Less than three weeks after the governors of New York and New Jersey recommended cutting overnight service on the Port Authority Trans-Hudson service to trim costs on the money-losing rail line, the proposal was put on hold after opposition from residents and elected officials.
In a letter dated Tuesday to two New Jersey lawmakers who had opposed the plan, Port Authority of New York and New Jersey Chairman John Degnan, a member of the governors' panel that made the proposal, said that while preliminary data appeared to show that cutting the service was "an option at least worth considering," he had agreed to table the idea.
"Were the Board to take up this issue in the future, any proposed reduction in PATH service would first require detailed study, consultation with local public officials and other interested parties, and of course a series of public hearings," Degnan wrote to Senate President Steve Sweeney and Assembly Speaker Vincent Prieto.
Sweeney's and Prieto's concerns had been echoed by numerous local, state and federal lawmakers, many of whom attended a news conference this month in Jersey City to express their opposition.
Hoboken Mayor Dawn Zimmer, whose city relies heavily on the PATH trains into and out of New York, praised the decision Wednesday.

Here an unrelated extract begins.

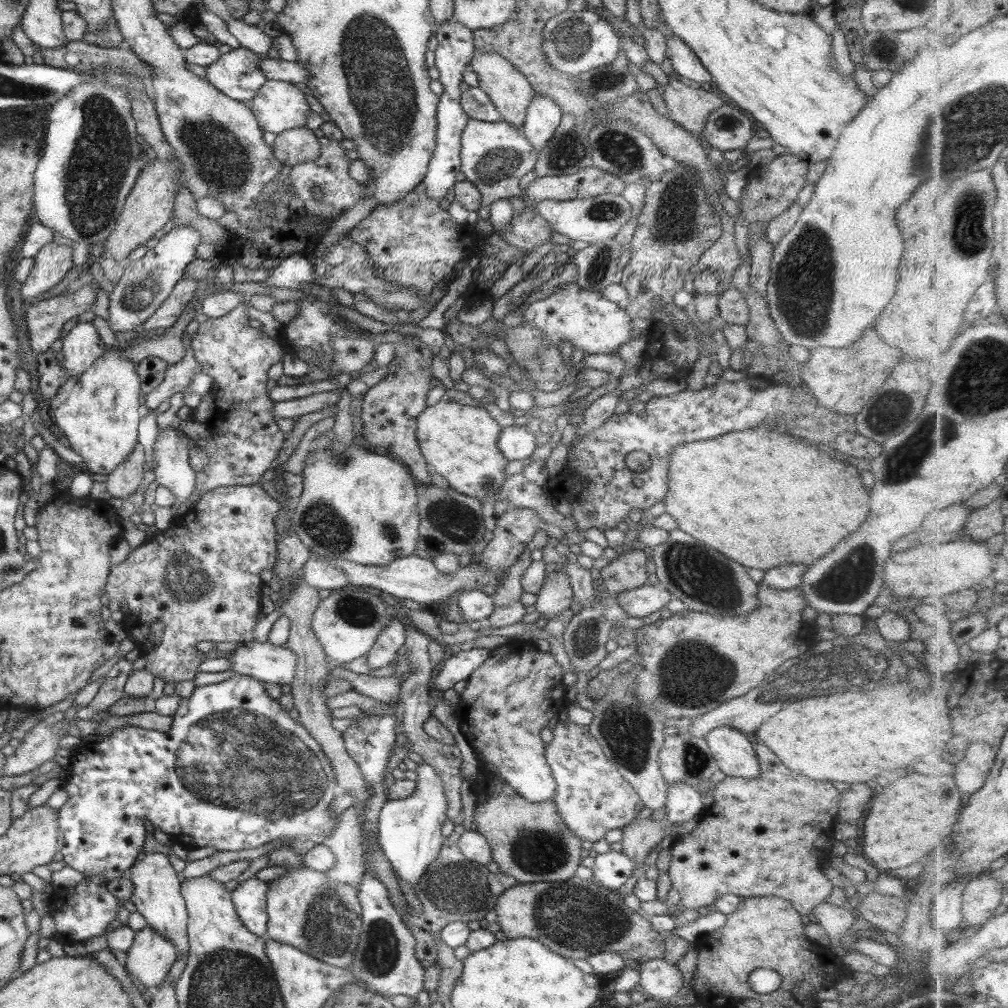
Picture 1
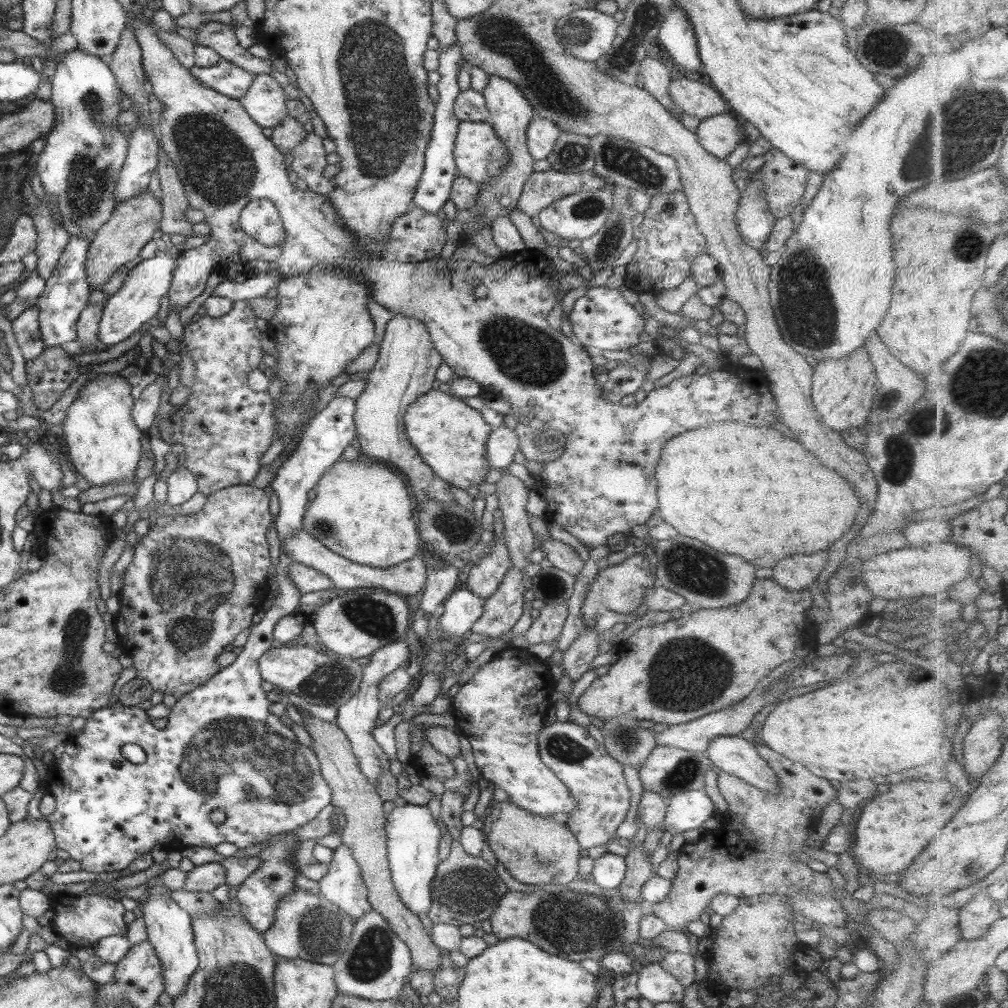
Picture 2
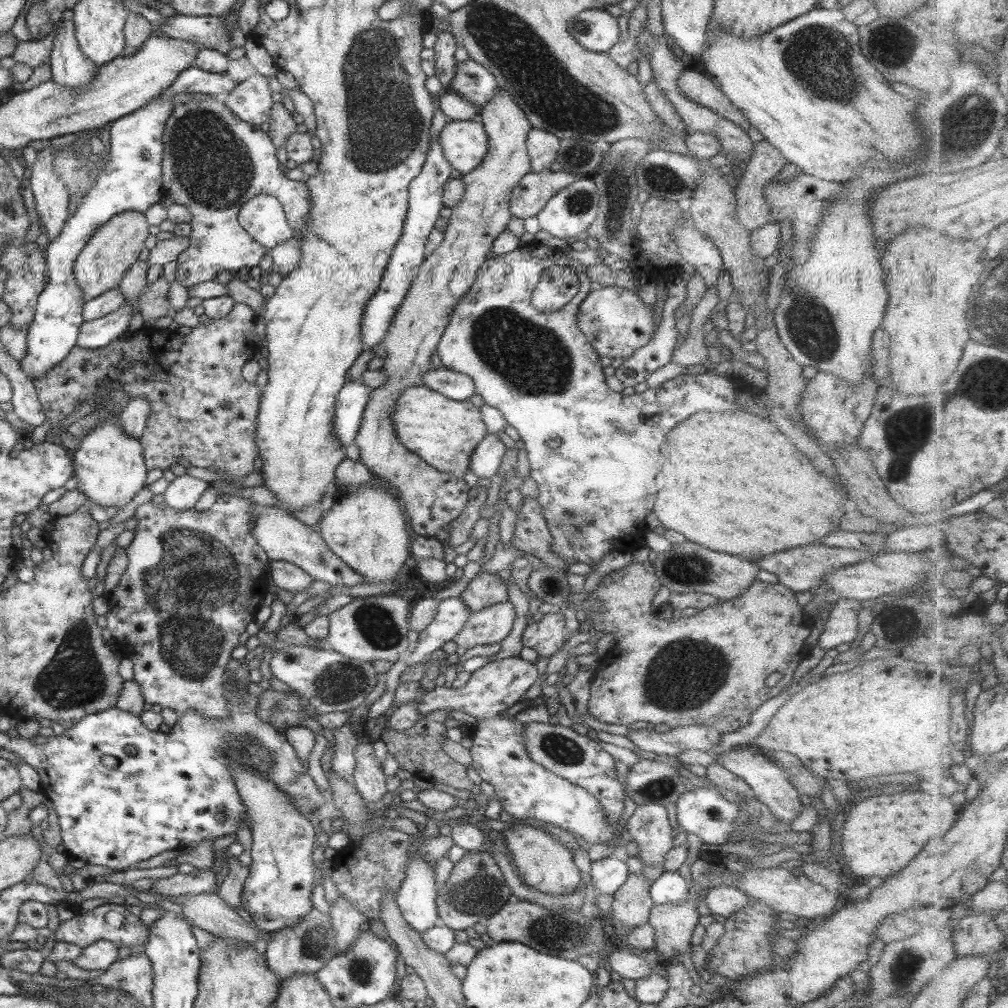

"With 56 percent of Hoboken residents using public transportation to commute each day — the highest rate, not just in the state but in the nation — the success of our community and region is intrinsically linked to a robust mass transit system," Zimmer wrote in an email. "Going forward, we should be focused on ideas to expand, not cut public transportation options within our region."
The recommendation was one of many contained in a report last month by the panel commissioned by Govs. Chris Christie and Andrew Cuomo. The report noted that while PATH is the nation's seventh-busiest heavy-rail system with about 73 million passengers annually, it is two to three times more expensive to operate than comparable rail systems and charges passengers one fare regardless of the distance they travel.
Among the panel's other recommendations for PATH was to have the Port Authority partner with a third-party operator to improve its performance.
PATH has operated at a loss of more than $300 million annually over the last five years, according to the panel's report. Because it doesn't receive federal subsidies, the shortfall must be made up using revenue from the Port Authority's bridge and tunnel tolls and airport fees.